Today I learned that a syslog server can be very silent on the network
Let's start with my tweet:
TIL that a UDP based syslog server can be so quiet that it falls out of switch MAC tables, causing syslog msgs to it to flood everywhere.
We have a central syslog server that people running 'sandbox' machines point their servers at to aggregate all of their syslog data at a single point (and off individual servers). Mostly because we're old fashioned, it uses the plain old UDP based method of syslog forwarding where client machines simply fire UDP packets in its direction.
Today, due to various recent events and questions I was running tcpdump on one of the machines here that's on the same network as the syslog server, partly to see what kind of crud I would discover swirling around on the network (there is always some). To my surprise I saw a whole burst of syslog traffic that was going to the machine (and it wasn't broadcast, either); the traffic was coming from a bunch of machines behind one firewall. I scratched my head for a bit until the penny dropped that the machine had fallen out of switch MAC to port tables.
The direct reason this could happen is that a UDP based syslog server doesn't naturally send out any packets. Unlike TCP streams, where it would at least be sending out ACKs and so refreshing the switch MAC tables, receiving UDP streams is entirely passive. The machine does do some things that generate packets periodically (such as NTP), but apparently it was doing them so infrequently that at least some switches timed its MAC entry out and started flooding traffic far enough to get to my observer machine. At the same time, the gateway for the sandbox network that was sending the syslog traffic didn't time out its ARP entry, so it never re-ARPed and thus provoked the syslog server into generating some packets to re-prime the switches.
(Or perhaps the outgoing packets it did generate didn't flow over enough of the switches involved.)
There's two lessons I draw from this. First, MAC table timeouts may vary significantly across different machines. They can vary not only in how long they are but also in what keeps an MAC table entry active. Either the switches timed out their MAC entries much faster than the gateway or the gateway's entries stayed alive when they were used for outgoing traffic while the switches didn't do that.
(I can come up with at least a justification for why a switch should be fairly aggressive about aging out MACs that it hasn't seen traffic from. Incorrect switch MAC tables can do significant damage, so better safe than sorry if something is silent.)

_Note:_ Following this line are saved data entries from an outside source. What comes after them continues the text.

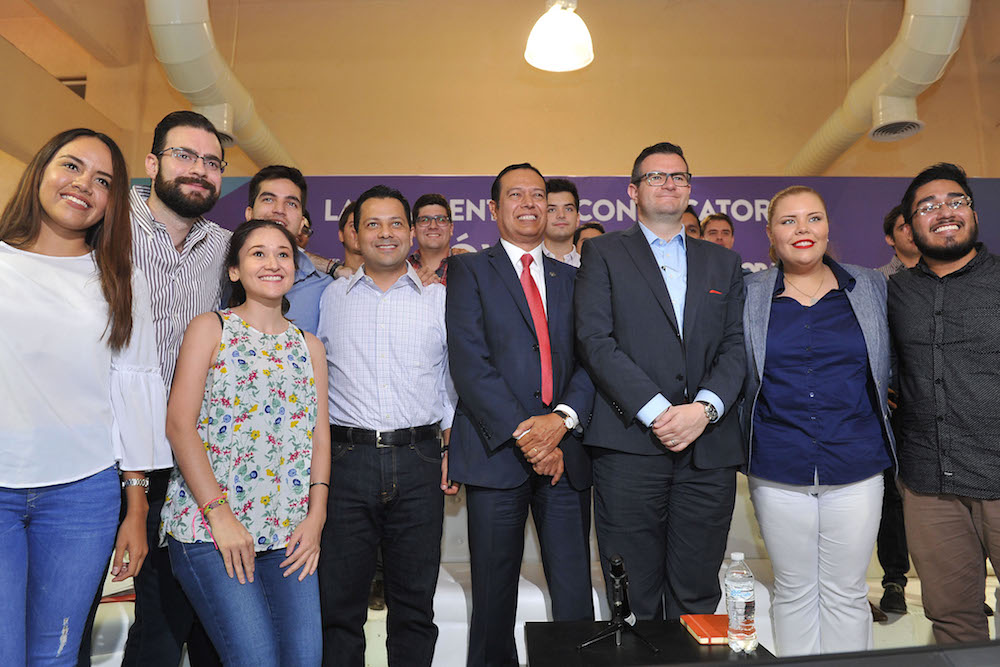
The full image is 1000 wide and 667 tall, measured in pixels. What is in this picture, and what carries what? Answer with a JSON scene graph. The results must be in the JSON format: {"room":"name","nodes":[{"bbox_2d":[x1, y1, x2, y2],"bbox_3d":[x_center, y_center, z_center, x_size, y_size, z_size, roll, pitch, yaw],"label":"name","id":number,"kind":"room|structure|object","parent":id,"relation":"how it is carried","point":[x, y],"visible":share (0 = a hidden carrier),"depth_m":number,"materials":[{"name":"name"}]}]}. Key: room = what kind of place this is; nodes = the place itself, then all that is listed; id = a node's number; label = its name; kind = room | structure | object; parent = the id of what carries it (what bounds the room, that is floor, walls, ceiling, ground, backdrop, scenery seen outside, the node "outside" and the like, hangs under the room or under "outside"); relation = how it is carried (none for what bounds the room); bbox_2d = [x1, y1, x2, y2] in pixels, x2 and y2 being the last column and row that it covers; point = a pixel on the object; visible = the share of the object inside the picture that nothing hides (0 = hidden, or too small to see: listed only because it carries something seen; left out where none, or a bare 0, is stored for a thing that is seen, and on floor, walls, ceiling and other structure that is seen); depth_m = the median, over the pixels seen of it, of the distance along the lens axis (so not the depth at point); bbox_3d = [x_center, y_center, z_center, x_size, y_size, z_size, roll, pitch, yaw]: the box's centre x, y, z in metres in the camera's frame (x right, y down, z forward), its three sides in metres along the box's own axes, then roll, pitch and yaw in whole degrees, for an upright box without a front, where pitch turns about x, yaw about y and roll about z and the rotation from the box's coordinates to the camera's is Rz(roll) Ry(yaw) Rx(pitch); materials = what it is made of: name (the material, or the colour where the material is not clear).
{"room":"event hall","nodes":[
{"label":"event hall","id":0,"kind":"room"},
{"bbox_2d":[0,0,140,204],"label":"left wall","id":1,"kind":"structure","parent":0,"point":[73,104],"depth_m":5.14,"materials":[{"name":"beige paint"}]},
{"bbox_2d":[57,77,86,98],"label":"wall vent","id":2,"kind":"object","parent":1,"relation":"in","point":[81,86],"visible":0.28,"depth_m":5.74,"materials":[{"name":"metal"}]},
{"bbox_2d":[0,127,168,666],"bbox_3d":[-1.222,0.308,1.757,0.549,1.666,0.624,0,-6,0],"label":"woman","id":3,"kind":"object","parent":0,"point":[85,220],"visible":0.99,"depth_m":1.73},
{"bbox_2d":[118,109,234,666],"bbox_3d":[-1.219,0.242,2.328,0.579,2.011,0.570,-4,-7,37],"label":"man","id":4,"kind":"object","parent":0,"point":[181,179],"visible":0.68,"depth_m":2.22},
{"bbox_2d":[161,219,331,666],"bbox_3d":[-0.794,0.477,2.146,0.500,1.518,0.583,4,-7,-38],"label":"woman","id":5,"kind":"object","parent":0,"point":[243,261],"visible":0.99,"depth_m":2.02},
{"bbox_2d":[240,163,331,335],"bbox_3d":[-0.938,0.047,2.738,0.509,1.481,0.489,-5,-7,42],"label":"man","id":6,"kind":"object","parent":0,"point":[292,197],"visible":0.29,"depth_m":2.69},
{"bbox_2d":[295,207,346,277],"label":"person","id":7,"kind":"object","parent":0,"point":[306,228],"visible":0.12,"depth_m":3.49},
{"bbox_2d":[336,201,363,274],"bbox_3d":[-0.698,-0.099,3.590,0.450,1.159,0.458,0,-6,0],"label":"person","id":8,"kind":"object","parent":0,"point":[351,224],"visible":0.18,"depth_m":3.53},
{"bbox_2d":[315,186,460,666],"bbox_3d":[-0.426,0.408,2.587,0.542,1.869,0.571,0,-6,0],"label":"man","id":9,"kind":"object","parent":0,"point":[413,310],"visible":0.98,"depth_m":2.42},
{"bbox_2d":[407,192,459,285],"bbox_3d":[-0.369,-0.213,3.700,0.482,1.081,0.500,0,-6,0],"label":"man","id":10,"kind":"object","parent":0,"point":[423,222],"visible":0.35,"depth_m":3.63},
{"bbox_2d":[39,0,998,178],"bbox_3d":[0.472,-0.974,5.675,8.093,4.606,0.469,0,-6,0],"label":"back wall","id":11,"kind":"structure","parent":0,"point":[597,168],"depth_m":5.70,"materials":[{"name":"beige paint"}]},
{"bbox_2d":[145,0,294,169],"bbox_3d":[-1.846,-2.043,4.239,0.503,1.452,3.549,0,-6,0],"label":"duct pipe","id":12,"kind":"object","parent":11,"relation":"attached to","point":[200,78],"visible":0.73,"depth_m":4.19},
{"bbox_2d":[162,174,999,272],"bbox_3d":[0.687,0.149,4.871,7.204,2.644,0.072,0,-6,0],"label":"banner","id":13,"kind":"object","parent":11,"relation":"attached to","point":[613,199],"visible":0.18,"depth_m":4.95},
{"bbox_2d":[784,0,970,172],"bbox_3d":[2.471,-2.007,4.285,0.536,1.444,3.360,0,-6,0],"label":"duct pipe","id":14,"kind":"object","parent":11,"relation":"attached to","point":[813,148],"visible":0.81,"depth_m":4.18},
{"bbox_2d":[446,163,598,666],"bbox_3d":[0.097,0.357,2.561,0.556,1.953,0.668,0,-6,0],"label":"man","id":15,"kind":"object","parent":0,"point":[517,302],"visible":0.98,"depth_m":2.40},
{"bbox_2d":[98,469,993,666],"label":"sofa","id":16,"kind":"object","parent":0,"point":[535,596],"visible":0.19,"depth_m":2.81,"materials":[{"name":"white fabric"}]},
{"bbox_2d":[525,0,594,72],"bbox_3d":[0.323,-2.132,3.620,0.394,1.358,0.401,0,-6,0],"label":"pendant lamp","id":17,"kind":"object","parent":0,"point":[560,41],"visible":1,"depth_m":3.52,"materials":[{"name":"white"}]},
{"bbox_2d":[543,178,581,266],"bbox_3d":[0.294,-0.363,3.772,0.450,0.999,0.471,0,-6,0],"label":"man","id":18,"kind":"object","parent":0,"point":[558,197],"visible":0.32,"depth_m":3.71},
{"bbox_2d":[574,221,605,253],"bbox_3d":[0.599,-0.150,4.055,0.382,1.016,0.369,-6,-8,44],"label":"person","id":19,"kind":"object","parent":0,"point":[584,228],"visible":0.14,"depth_m":4.05},
{"bbox_2d":[522,620,775,666],"bbox_3d":[0.425,1.101,1.806,0.688,0.433,0.694,0,-6,0],"label":"table","id":20,"kind":"object","parent":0,"point":[685,636],"visible":0.73,"depth_m":1.91,"materials":[{"name":"black"}]},
{"bbox_2d":[581,554,657,652],"bbox_3d":[0.343,0.765,1.922,0.205,0.254,0.230,0,-6,0],"label":"microphone stand","id":21,"kind":"object","parent":20,"relation":"on","point":[615,605],"visible":0.99,"depth_m":1.91,"materials":[{"name":"black metal"}]},
{"bbox_2d":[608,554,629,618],"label":"microphone","id":22,"kind":"object","parent":21,"relation":"on","point":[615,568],"visible":0.96,"depth_m":1.95,"materials":[{"name":"black metal"}]},
{"bbox_2d":[679,613,730,643],"bbox_3d":[0.640,0.875,1.984,0.154,0.023,0.195,0,-6,0],"label":"orange book","id":23,"kind":"object","parent":20,"relation":"on","point":[717,634],"visible":0.72,"depth_m":1.96,"materials":[{"name":"orange paper"}]},
{"bbox_2d":[723,552,757,653],"bbox_3d":[0.672,0.747,1.862,0.078,0.269,0.080,1,-6,-16],"label":"water bottle","id":24,"kind":"object","parent":20,"relation":"on","point":[740,594],"visible":0.98,"depth_m":1.83,"materials":[{"name":"clear plastic"}]},
{"bbox_2d":[575,143,746,618],"bbox_3d":[0.603,0.263,2.534,0.633,1.973,0.597,2,-6,-19],"label":"man","id":25,"kind":"object","parent":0,"point":[654,275],"visible":0.97,"depth_m":2.35},
{"bbox_2d":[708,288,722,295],"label":"pocket square","id":26,"kind":"object","parent":25,"relation":"in","point":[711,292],"visible":0.76,"depth_m":2.48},
{"bbox_2d":[681,205,701,239],"bbox_3d":[1.076,-0.246,4.160,0.441,1.038,0.463,0,-6,0],"label":"person","id":27,"kind":"object","parent":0,"point":[693,226],"visible":0.1,"depth_m":4.09},
{"bbox_2d":[702,212,735,249],"bbox_3d":[1.412,-0.257,4.323,0.420,1.031,0.422,3,-6,-27],"label":"man","id":28,"kind":"object","parent":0,"point":[721,236],"visible":0.27,"depth_m":4.29},
{"bbox_2d":[737,187,895,656],"bbox_3d":[1.162,0.407,2.477,0.565,1.772,0.678,-1,-6,12],"label":"woman","id":29,"kind":"object","parent":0,"point":[832,310],"visible":0.97,"depth_m":2.32},
{"bbox_2d":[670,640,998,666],"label":"black table","id":30,"kind":"object","parent":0,"point":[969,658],"visible":0.97,"depth_m":0.76,"materials":[{"name":"black"}]},
{"bbox_2d":[872,206,920,614],"bbox_3d":[2.002,0.322,3.205,0.581,1.915,0.571,0,-6,0],"label":"man","id":31,"kind":"object","parent":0,"point":[891,216],"visible":0.26,"depth_m":3.11},
{"bbox_2d":[887,162,999,642],"bbox_3d":[1.634,0.319,2.272,0.564,1.800,0.649,0,-6,0],"label":"man","id":32,"kind":"object","parent":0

The second is that it may take only a single switch losing a MAC entry to cause significant flooding. If a machine doesn't generate broadcast traffic, many switches may not have MAC entries for it in the first place (if traffic to or from it never transits them). If a top level switch loses the MAC entry, it will flood the traffic to all of its ports and thus to many of those switches, who then flood it down to all of their ports and so on. The narrower the normal traffic flow is (for example, if it's mostly between one gateway and the machine), the fewer switches there are that have the MAC association in the first place and thus are in a position to stop such a flood.
(There are probably all sorts of interesting dynamics in this
situation in terms of where outgoing traffic from the 'mostly silent'
machine goes, what switches it passes through, and thus whether or
not it will cause all of the relevant switches to pick up MAC entries
again. The moral here is that nothing beats forcing the machine to
generate some broadcast traffic in some way. There's direct traffic
generation with eg
arping, or there's just pinging a nonexistent
IP every few minutes to force an ARP broadcast.)